Posted by Bill Andrews
on Wednesday, July 21, 2010

Those in the know are already getting ready for the start of Comic-Con, the 40-year-old annual San Diego convention that began as a comic book gathering but has transformed into a showcase for anything even slightly nerdy. (“Nerdy” has recently included phenomena such as popular video games, the Transformers movies, and — for some reason — Paris Hilton.) But fun as it will presumably be, and as much as I’d like to go sometime, I’m actually more interested in another “con” about a month away.

SETIcon, “the first-ever public convention focused on the search for life in the universe in science fact and science fiction,” will take place August 13–15 in Santa Clara, California.
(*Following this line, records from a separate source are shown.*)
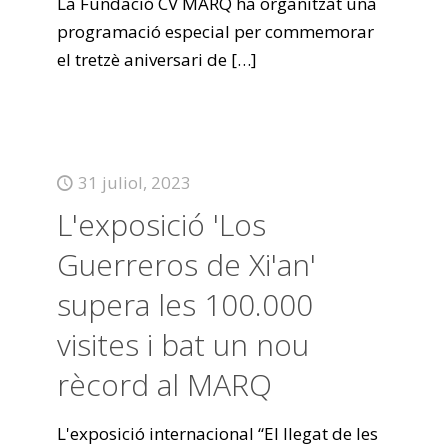
La Fundació CV MARQ ha organitzat una
programació especial per commemorar
el tretzè aniversari de
[…]
31 juliol, 2023
L'exposició 'Los
Guerreros de Xi'an'
supera les 100.000
visites i bat un nou
rècord al MARQ
L'exposició internacional “El llegat de les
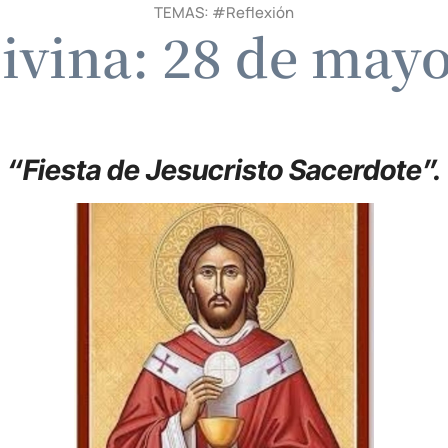
TEMAS: #
Reflexión
ivina: 28 de may
“Fiesta de Jesucristo Sacerdote”.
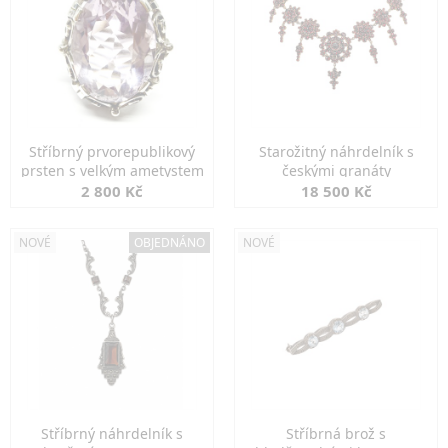
Stříbrný prvorepublikový
Starožitný náhrdelník s
prsten s velkým ametystem
českými granáty
2 800 Kč
18 500 Kč
NOVÉ
OBJEDNÁNO
NOVÉ
Stříbrný náhrdelník s
Stříbrná brož s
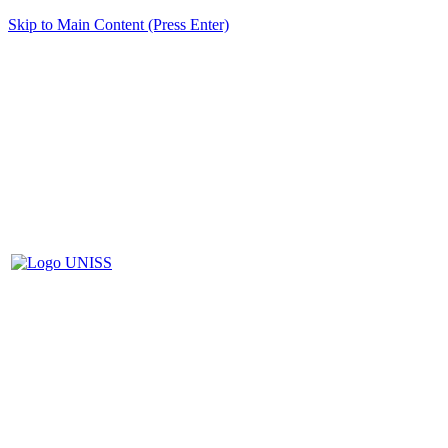
Skip to Main Content (Press Enter)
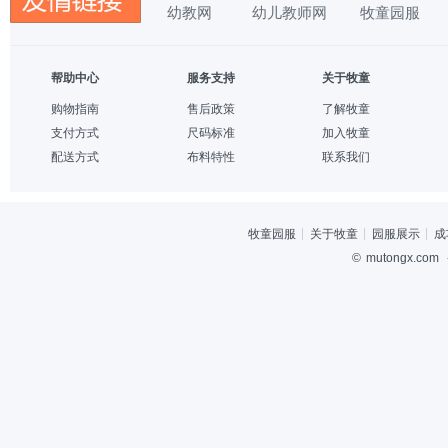
幼教网
幼儿教师网
牧童园服
帮助中心
服务支持
关于牧童
购物指南
售后政策
了解牧童
支付方式
尺码标准
加入牧童
配送方式
布料特性
联系我们
牧童园服
关于牧童
园服展示
成
©
mutongx.com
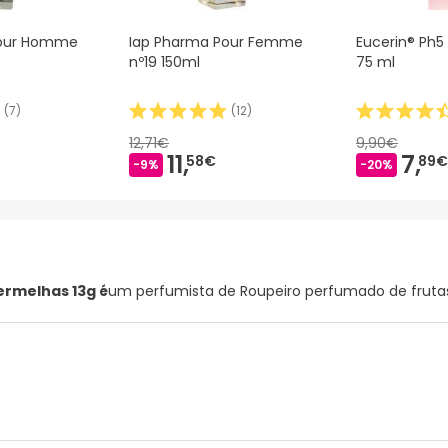
Pour Homme
Iap Pharma Pour Femme
Eucerin® Ph
nº19 150ml
75 ml
(
7
)
(
12
)
12,71€
9,90€
11,
7,
58€
89€
-9%
-20%
ermelhas 13g é
um perfumista de Roupeiro perfumado de fruta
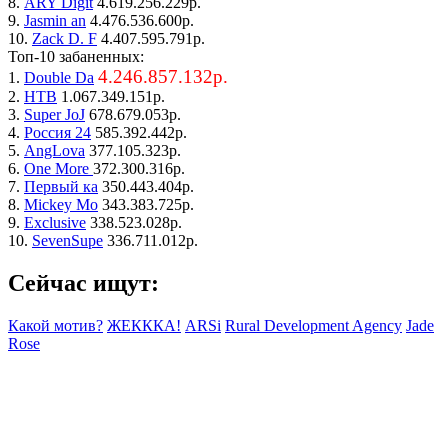
8.
ARY Digit
4.619.256.229р.
9.
Jasmin an
4.476.536.600р.
10.
Zack D. F
4.407.595.791р.
Топ-10 забаненных:
4.246.857.132р.
1.
Double Da
2.
НТВ
1.067.349.151р.
3.
Super JoJ
678.679.053р.
4.
Россия 24
585.392.442р.
5.
AngLova
377.105.323р.
6.
One More
372.300.316р.
7.
Первый ка
350.443.404р.
8.
Mickey Mo
343.383.725р.
9.
Exclusive
338.523.028р.
10.
SevenSupe
336.711.012р.
Сейчас ищут:
Какой мотив?
ЖЕКККА!
ARSi
Rural Development Agency
Jade
Rose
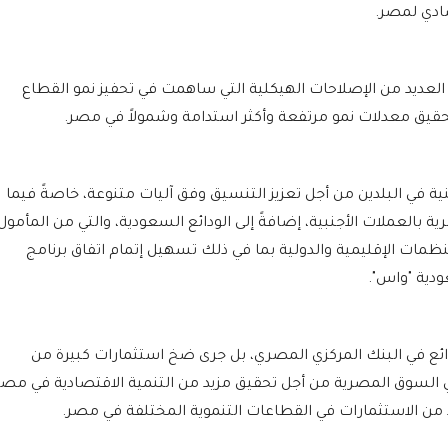
صادي لمصر.
العديد من الإصلاحات الهيكلية التي ساهمت في تحفيز نمو القطاع
حقيق معدلات نمو مرتفعة وأكثر استدامة وشمولاً في مصر.
ية في البلدين من أجل تعزيز التنسيق وفق آليات متنوعة، خاصةً فيما
بالعملات الأجنبية، إضافةً إلى الودائع السعودية، والتي من المأمول
مات الإقليمية والدولية بما في ذلك تسهيل إتمام اتفاق برنامج
عودية "واس".
ائع في البنك المركزي المصري، بل جرى ضخ استثمارات كبيرة من
لسوق المصرية من أجل تحقيق مزيد من التنمية الاقتصادية في مصر
يد من الاستثمارات في القطاعات التنموية المختلفة في مصر.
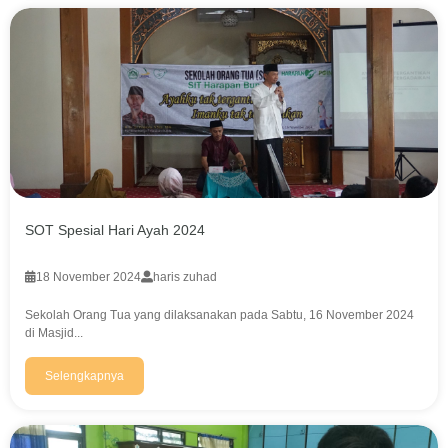
SOT Spesial Hari Ayah 2024
18 November 2024
haris zuhad
Sekolah Orang Tua yang dilaksanakan pada Sabtu, 16 November 2024
di Masjid...
Selengkapnya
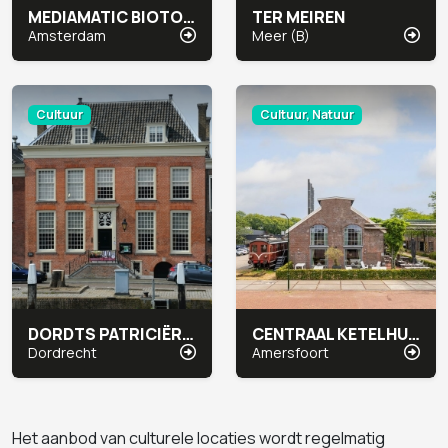
MEDIAMATIC BIOTOOP
TER MEIREN
Amsterdam
Meer (B)
Cultuur
Cultuur, Natuur
DORDTS PATRICIËRSHUIS
CENTRAAL KETELHUIS
Dordrecht
Amersfoort
Het aanbod van culturele locaties wordt regelmatig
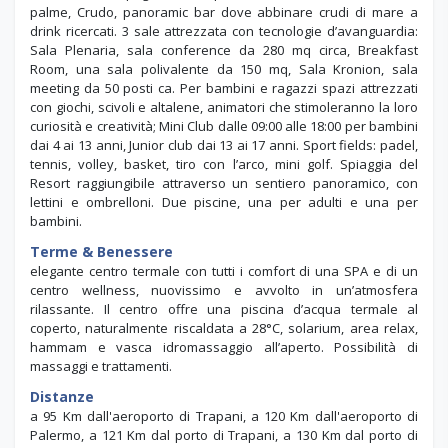
pool bar del Resort, Primo, terrace bar perfetto per gustare
cocktail in compagnia, Chosquito, beach bar all’ombra delle
palme, Crudo, panoramic bar dove abbinare crudi di mare a
drink ricercati. 3 sale attrezzata con tecnologie d’avanguardia:
Sala Plenaria, sala conference da 280 mq circa, Breakfast
Room, una sala polivalente da 150 mq, Sala Kronion, sala
meeting da 50 posti ca. Per bambini e ragazzi spazi attrezzati
con giochi, scivoli e altalene, animatori che stimoleranno la loro
curiosità e creatività; Mini Club dalle 09:00 alle 18:00 per bambini
dai 4 ai 13 anni, Junior club dai 13 ai 17 anni. Sport fields: padel,
tennis, volley, basket, tiro con l’arco, mini golf. Spiaggia del
Resort raggiungibile attraverso un sentiero panoramico, con
lettini e ombrelloni. Due piscine, una per adulti e una per
bambini.
Terme & Benessere
elegante centro termale con tutti i comfort di una SPA e di un
centro wellness, nuovissimo e avvolto in un’atmosfera
rilassante. Il centro offre una piscina d’acqua termale al
coperto, naturalmente riscaldata a 28°C, solarium, area relax,
hammam e vasca idromassaggio all’aperto. Possibilità di
massaggi e trattamenti.
Distanze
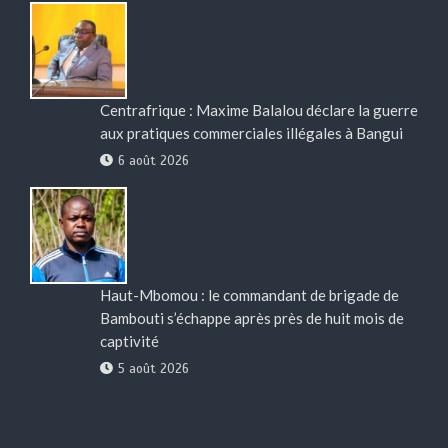
Centrafrique : Maxime Balalou déclare la guerre
aux pratiques commerciales illégales à Bangui
6 août 2026
Haut-Mbomou : le commandant de brigade de
Bambouti s’échappe après près de huit mois de
captivité
5 août 2026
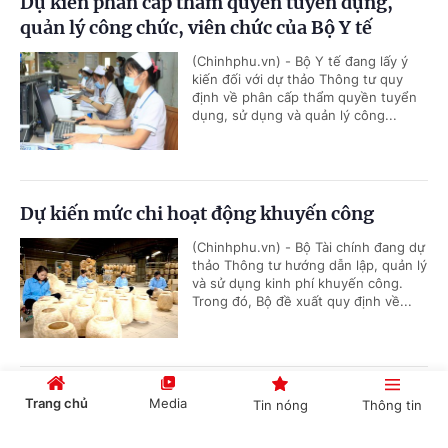
Dự kiến phân cấp thẩm quyền tuyển dụng,
quản lý công chức, viên chức của Bộ Y tế
(Chinhphu.vn) - Bộ Y tế đang lấy ý
kiến đối với dự thảo Thông tư quy
định về phân cấp thẩm quyền tuyển
dụng, sử dụng và quản lý công...
Dự kiến mức chi hoạt động khuyến công
(Chinhphu.vn) - Bộ Tài chính đang dự
thảo Thông tư hướng dẫn lập, quản lý
và sử dụng kinh phí khuyến công.
Trong đó, Bộ đề xuất quy định về...
Đơn giản hóa thủ tục hành chính về mã số
Trang chủ
Media
Tin nóng
Thông tin
vùng trồng, tạo thuận lợi thúc đẩy xuất khẩu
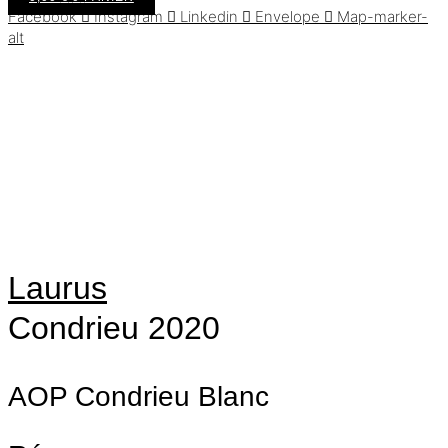
Facebook
Instagram
Linkedin
Envelope
Map-marker-
alt
pts
94
92 Pts
92 Pts
Laurus
Condrieu
2020
AOP Condrieu
Blanc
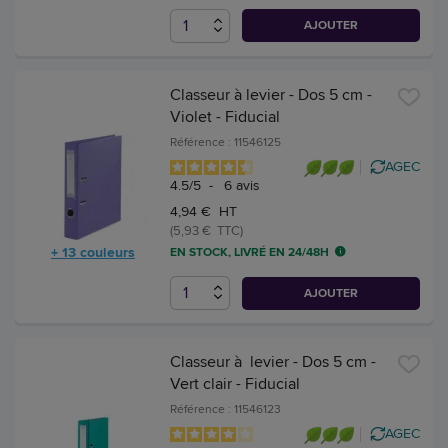
AJOUTER
Classeur à levier - Dos 5 cm -
Violet - Fiducial
Référence : 11546125
AGEC
4.5
/
5
-
6
avis
4,94 € HT
(5,93 € TTC)
+ 13 couleurs
EN STOCK, LIVRÉ EN 24/48H
AJOUTER
Classeur à levier - Dos 5 cm -
Vert clair - Fiducial
Référence : 11546123
AGEC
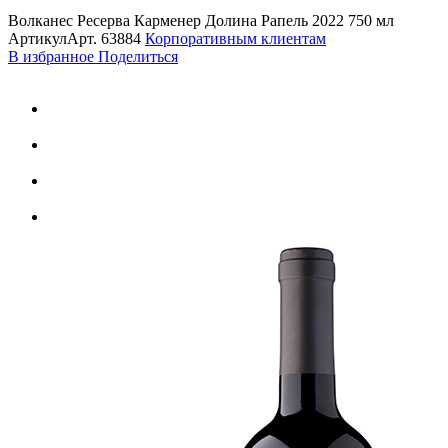
Волканес Ресерва Карменер Долина Рапель 2022 750 мл
Артикул
Арт.
63884
Корпоративным клиентам
В избранное
Поделиться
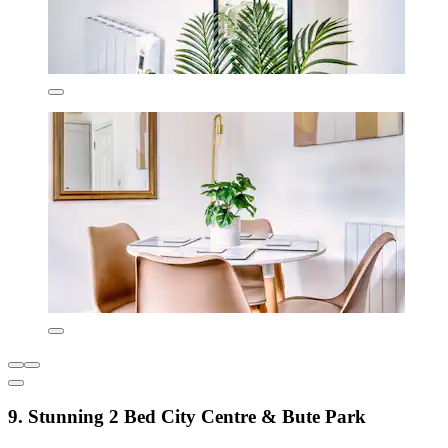
9. Stunning 2 Bed City Centre & Bute Park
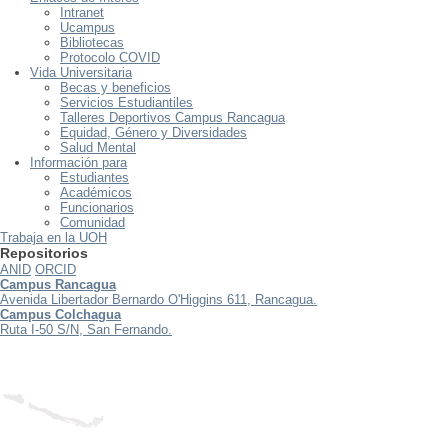
Intranet
Ucampus
Bibliotecas
Protocolo COVID
Vida Universitaria
Becas y beneficios
Servicios Estudiantiles
Talleres Deportivos Campus Rancagua
Equidad, Género y Diversidades
Salud Mental
Información para
Estudiantes
Académicos
Funcionarios
Comunidad
Trabaja en la UOH
Repositorios
ANID
ORCID
Campus Rancagua
Avenida Libertador Bernardo O'Higgins 611, Rancagua.
Campus Colchagua
Ruta I-50 S/N, San Fernando.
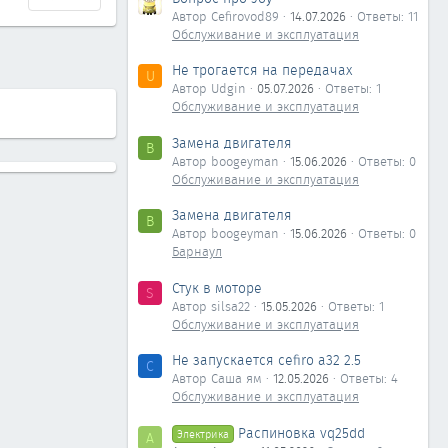
Автор Cefirovod89
14.07.2026
Ответы: 11
Обслуживание и эксплуатация
Не трогается на передачах
U
Автор Udgin
05.07.2026
Ответы: 1
Обслуживание и эксплуатация
Замена двигателя
B
Автор boogeyman
15.06.2026
Ответы: 0
Обслуживание и эксплуатация
Замена двигателя
B
Автор boogeyman
15.06.2026
Ответы: 0
Барнаул
Стук в моторе
S
Автор silsa22
15.05.2026
Ответы: 1
Обслуживание и эксплуатация
Не запускается cefiro a32 2.5
С
Автор Саша ям
12.05.2026
Ответы: 4
Обслуживание и эксплуатация
Распиновка vq25dd
Электрика
А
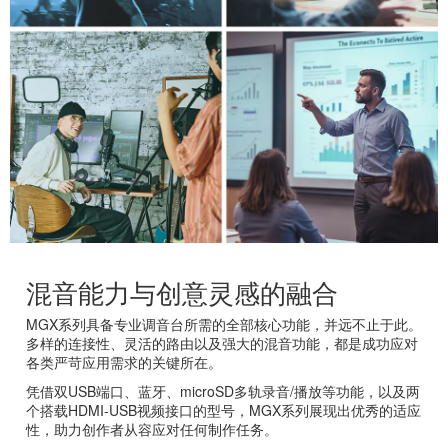
混音能力与创意灵感的融合
MGX系列具备专业调音台所需的全部核心功能，并远不止于此。
多样的连接性、灵活的路由以及强大的混音功能，都是成功应对
各类严苛应用需求的关键所在。
凭借双USB端口、蓝牙、microSD多轨录音/播放等功能，以及两
个搭载HDMI-USB视频接口的型号，MGX系列展现出优秀的适应
性，助力创作者从容应对任何制作任务。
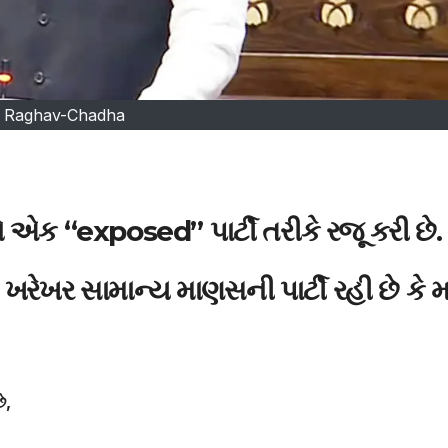
Raghav-Chadha
ક “exposed” પાર્ટી તરીકે રજૂ કરી છે.
ખરેખર સામાન્ય માણસની પાર્ટી રહી છે કે મ
ે,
Hosted by the SETI Institute (Search for Extra-Terrestrial Intelligence), this con will help celebrate the 50th anniversary of SETI research, the 80th birthday of SETI champion and equation-devisor Frank Drake, and the 25th anniversary of the institute itself.

Just reading over the list of guest speakers is enough to whet the appetite of anyone interested in astrobiology, or even just space science. Frank Drake himself will be there, as well as “Pluto killer” Michael Brown, real-life Contact heroine Jill Tarter, and other scientist superstars like Alex Filippenko, Seth Shostak, and Debra Fischer. And if pure science isn’t your thing, you could still enjoy the likes of sci-fi author Robert J. Sawyer and Star Trek: Voyager actor Tim Russ, among other space celebrities.

In addition to the talks and panels, there’s also a Rock Band party featuring “Bad Astronomer” Phil Plait (and the eponymous video game involving ersatz instruments) and an auction featuring, among other things, signed copies of Frank Drake’s Is Anyone Out There? and Carl Sagan’s Contact. SETIcon also promises “a few surprises,” so who knows what other excitement might be in store?

If any of this sounds good to you, or you find yourself recognizing all these names, you may want to consider a trip to California next month. It won’t have the throngs of dressed-up fanboys and squealing fangirls of Comic-Con, and you might just learn something cool, too.